Supplied records =
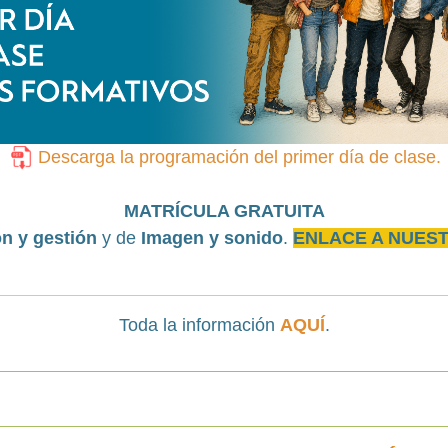
Descarga la programación del primer día de clase.
MATRÍCULA GRATUITA
n y gestión
y de
Imagen y sonido
.
ENLACE A NUEST
Toda la información
AQUÍ
.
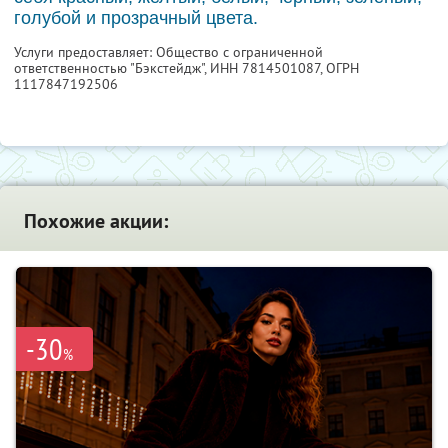
голубой и прозрачный цвета.
Услуги предоставляет: Общество с ограниченной
ответственностью "Бэкстейдж",
ИНН 7814501087
, ОГРН
1117847192506
Похожие акции:
-30
%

Problem to solve = Keep every word of the records and none of the pictures when you print them again.

Task solution =
Descarga la programación del primer día de clase.
MATRÍCULA GRATUITA
n y gestión
y de
Imagen y sonido
.
ENLACE A NUEST
Toda la información
AQUÍ
.
голубой и прозрачный цвета.
Услуги предоставляет: Общество с ограниченной
ответственностью "Бэкстейдж",
ИНН 7814501087
, ОГРН
1117847192506
Похожие акции:
-30
%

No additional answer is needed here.